Mais de uma vez li resenhas a respeito do Lobo do Mar, cultuada obra literária do grande Jack London que simplesmente não condiziam com o que observei e senti durante sua leitura, o que me fez pensar se de alguma forma compreendi o romance de forma deturpada ou se as pessoas realmente são rasas demais para ponderar um nível mais profundo a respeito das palavras expostas ali. Gosto de considerar o Lobo do Mar como uma introdução literária para o pensamento Niilista e Existencialista, quem perde esse ponto crucial, perde o sentido da história.

   A história consiste num simples acaso, um acidente na balsa que levaria o protagonista Humphrey Van Weyden para casa acaba o transformando em náufrago. Este tem a sorte de ser resgatado pela escuna de caça as focas “Ghost“, esta está rumando para a temporada de caça no Japão. Humphrey procura então o capitão para agradecer pelo resgate e também solicitar que seja deixado em terra firme antes que partam para o Japão. Só que não. Humpgrey conhece então uma das figuras mais fortes e poderosas da literatura: Wolf Larsen.

 

   A primeira vista, Larsen é exatamente o que alguns críticos literários descrevem: Um homem frio, rígido, intolerante, violento e assustador.
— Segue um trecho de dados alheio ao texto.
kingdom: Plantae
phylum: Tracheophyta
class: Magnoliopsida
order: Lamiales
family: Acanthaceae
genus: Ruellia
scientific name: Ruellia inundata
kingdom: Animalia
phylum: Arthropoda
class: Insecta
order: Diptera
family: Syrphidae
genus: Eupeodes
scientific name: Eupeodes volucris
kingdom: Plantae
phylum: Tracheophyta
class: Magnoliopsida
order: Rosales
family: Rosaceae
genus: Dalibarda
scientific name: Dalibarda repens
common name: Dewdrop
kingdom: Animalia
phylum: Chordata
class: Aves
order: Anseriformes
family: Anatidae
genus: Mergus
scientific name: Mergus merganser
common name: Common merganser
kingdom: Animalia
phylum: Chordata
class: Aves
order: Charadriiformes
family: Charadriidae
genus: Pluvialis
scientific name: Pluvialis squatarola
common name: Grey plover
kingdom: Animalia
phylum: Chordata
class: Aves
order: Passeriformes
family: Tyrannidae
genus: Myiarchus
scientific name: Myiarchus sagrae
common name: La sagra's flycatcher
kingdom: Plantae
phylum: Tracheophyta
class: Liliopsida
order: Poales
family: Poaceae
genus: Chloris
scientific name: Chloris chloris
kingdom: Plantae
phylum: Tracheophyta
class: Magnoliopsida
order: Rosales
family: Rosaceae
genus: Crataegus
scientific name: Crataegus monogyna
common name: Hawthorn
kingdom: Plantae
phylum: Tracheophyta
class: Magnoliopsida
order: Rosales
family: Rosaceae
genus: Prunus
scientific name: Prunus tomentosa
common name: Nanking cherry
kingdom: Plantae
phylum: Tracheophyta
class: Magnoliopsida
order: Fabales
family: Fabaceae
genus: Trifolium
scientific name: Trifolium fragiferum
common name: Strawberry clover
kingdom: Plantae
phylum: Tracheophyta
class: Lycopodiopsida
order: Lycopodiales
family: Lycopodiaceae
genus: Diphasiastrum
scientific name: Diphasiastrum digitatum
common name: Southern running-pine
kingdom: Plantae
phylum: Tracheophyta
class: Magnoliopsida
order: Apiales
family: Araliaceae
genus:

Tudo isso intercalado com um porte físico poderoso, um grande homem com a força e brutalidade estampada em sua presença. Isso fica claro nas várias situações assustadoras que acontecem já na chegada de Humphrey ao Ghost. Sem muito esforço, o protagonista compreende que suas chances de voltar para casa eram zero e dali pra frente a expectativa oscilava entre encontrar outro navio que o resgatasse ou então chegar logo ao Japão para sair daquele inferno.

   É importante entender que Jack London tem um potencial brutal de descrever a vida em situações incomuns para os leitores, a descrição da vida no convés entre homens brutos, sujos, inconsequentes e insanos é descrito de forma genial. A fragilidade do playboy Humphrey, que nunca precisou ganhar dinheiro para trabalhar e sempre teve tudo do “bom e melhor” é rasgada, violentada e humilhada nas mãos do Lobo Larsen, que logo ao perceber a estrutura quebradiça da postura existencial do protagonista, o põe para trabalhar, ganhando menos que alguns dos marujos ali presentes.

   Daí pra frente um leitor minimamente afiado terá o prazer de degustar o equivalente a um romance de formação, mas não na formação biológica, do crescimento físico do protagonista, e sim de sua mente, sua alma. Ao vivenciar todo tipo de atrocidade possível, quase numa situação de absurdismo escancarado ao sair de seu mundo e enfrentar a tripulação Humphrey cresce como pessoa, pouco a pouco, aprendendo com os golpes da vida. Mas acima de tudo e principalmente, pelo contato com Wolf Larsen. Pouco a pouco uma relação complexa e assustadora estreita-se entre os dois. Larsen revela-se um poderoso pensador, um homem que confirma com sua força intelectual e física, seu pensamento a respeito do mundo, e Humphrey ao receber tamanha torrente de raciocínios filosóficos profundos envoltos numa visão cruel e brutal da vida acaba por sentir-se transtornado, como quando não se sabe mais no que acreditar.

   Apesar da violência e frieza exposta no modus operandi de Wolf Larsen, este discorre perfeitamente a respeito de uma versão empírica das bases do Niilismo e do Existencialismo. Em poucos parágrafos o leitor é tomado por torrentes de filosofia niilista que abarca muito do pensamento de Nietzsche, Schopenhauer e outros pensadores que causam até hoje impacto em seus leitores, ou melhor, em seus contrários. London apaga um cigarro na ferida infeccionada ao dar corpo de monstro, de homem sujo, barbudo, forte e violento a um pensamento que tem exatamente essa força. Mas junto a seus enigmáticos olhos, Larsen revela que o físico exposto é apenas reflexo de seu intelecto e raciocínio.

   Isso por si só é o ouro do livro, ele poderia acabar aí. Mas como nem tudo é perfeito, quando o leitor vê introduzida uma personagem feminina para causar turbulências maiores ainda na relação de todos os tripulantes do navio, acaba por sentir-se desapontado e pensando que a leitura vai por água-baixo. Porém London consegue reerguer a trama e o livro mantém-se em ótimo nível. Daqui pra frente não vale a pena contar para não estragar a graça de quem se aventurar neste perigoso mar que consegue flertar com a filosofia de uma forma perfeita.

Para quem gosta de: Jack London (O chamado selvagem, Caninos Brancos), Filosofia (principalmente niilista e existencialista) e aventuras marítimas.